La Federal Trade Commission et 22 procureurs généraux d’États américains ont intenté un procès le 31 août 2026 contre Amazon.com Inc., accusant le géant du commerce en ligne d’avoir manipulé ses enchères publicitaires pour soutirer des milliards de dollars aux annonceurs, une hausse des coûts répercutée par la suite sur les consommateurs.
L’action judiciaire, déposée devant le tribunal fédéral de district pour l’Ouest de l’État de Washington, met en cause les pratiques publicitaires d’Amazon, troisième acteur mondial de la publicité en ligne derrière Google et Meta.
De la vente aux enchères transparente au système de surcoûts
Amazon est entré sur le marché de la publicité en ligne en 2008 avec un service nommé Product Ads, permettant aux marchands de promouvoir leurs articles dans le moteur de recherche interne de la plateforme. Aujourd’hui, l’entreprise gère trois offres principales : Sponsored Products, Sponsored Brands et Sponsored Display. Pour s’offrir ces emplacements publicitaires, les marchands participent à des enchères en ligne.
La plainte de la Federal Trade Commission détaille comment Amazon a initialement proposé un modèle d’enchères au second prix, où le gagnant l’emporte en payant un cent de plus que le deuxième enchérisseur le plus offrant. Cependant, aux alentours de 2019, l’entreprise aurait basculé le système vers une logique de premier prix tout en essayant de cacher cette transition aux acheteurs pour éviter des dommages irrévocables à la confiance des annonceurs.
La Federal Trade Commission, dans sa plainte déposée au tribunal fédéral, a indiqué qu’Amazon avait été en mesure de générer des milliards de dollars de profits, et ce, à la détriment de ses clients annonceurs participant aux enchères.
Le mécanisme du prix de réserve souple et les accusations de la plainte
Pour orchestrer cette hausse des prix sans éveiller les soupçons, le géant du e-commerce aurait introduit un paramètre désigné en interne sous le nom de soft reserve price
(prix de réserve souple), agissant comme un surtaxe cachée. Des documents internes cités dans la plainte révèlent que le prix payé par les annonceurs n’était plus fixé par un véritable concurrent, mais calculé par un proxy ou par un participant fictif aux enchères s’apparentant à des enchères factices.
Le président de la Federal Trade Commission, Andrew Ferguson, a souligné la portée de cette stratégie dans un communiqué officiel : Amazon a des millions de clients publicitaires qui ont été induits en erreur et ont payé des prix nettement plus élevés. Ces coûts plus élevés ont été largement répercutés sur les consommateurs américains.

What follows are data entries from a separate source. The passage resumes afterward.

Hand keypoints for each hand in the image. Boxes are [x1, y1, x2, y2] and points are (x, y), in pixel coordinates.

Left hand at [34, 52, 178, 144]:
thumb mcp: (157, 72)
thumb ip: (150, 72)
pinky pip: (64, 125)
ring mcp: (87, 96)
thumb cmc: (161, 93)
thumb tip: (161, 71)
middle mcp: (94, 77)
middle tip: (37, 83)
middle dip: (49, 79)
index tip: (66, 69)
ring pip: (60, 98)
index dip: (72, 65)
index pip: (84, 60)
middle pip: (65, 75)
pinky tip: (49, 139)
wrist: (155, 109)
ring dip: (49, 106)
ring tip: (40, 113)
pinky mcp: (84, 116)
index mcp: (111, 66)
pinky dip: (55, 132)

De son côté, la procureure générale du New Jersey, Jennifer Davenport, dont le bureau a rejoint la coalition, a affirmé qu’Amazon avait promis des enchères compétitives avant de remplacer ces résultats par des tarifs gonflés pour alimenter ses propres profits.
Une coalition de 22 États et la riposte d’Amazon
Vingt-deux États se sont joints à l’agence fédérale dans cette procédure. La liste comprend l’Alaska, l’Arizona, la Californie, le Colorado, la Floride, l’Idaho, l’Illinois, l’Indiana, l’Iowa, le Kentucky, la Louisiane, le Maryland, le Nebraska, le New Jersey, New York, la Caroline du Nord, l’Oklahoma, la Pennsylvanie, Rhode Island, la Caroline du Sud, le Vermont et Washington.
Face à ces accusations, Amazon a vivement rejeté les allégations dans un communiqué publié le même jour, qualifiant la poursuite judiciaire d’erronée et affirmant qu’elle mécomprend fondamentalement le fonctionnement des annonceurs. Le groupe a précisé que le coût moyen par clic pour ses annonces Sponsored Products était resté stable entre 2019 et 2024 en tenant compte de l’inflation, tout en réitérant son engagement envers sa clientèle.

Un port-parole d’Amazon a déclaré dans le communiqué officiel de l’entreprise qu’elle fournit aux clients les prix les plus bas chaque jour pour la plus vaste sélection de produits, et qu’elle s’efforce de garantir que ses prix de détail et d’épicerie égalent ou surpassent ceux proposés par d’autres détaillants.
L’entreprise a également réfuté les accusations relatives à son système de réserve souple, indiquant qu’elle fournit régulièrement des indications sur les enchères et les prix dans les outils de gestion des campagnes mis à la disposition des annonceurs. Nous avons hâte de faire valoir nos arguments devant les tribunaux, a conclu la firme de Seattle, dont les actions ont chuté lors des échanges de l’après-midi suivant l’annonce.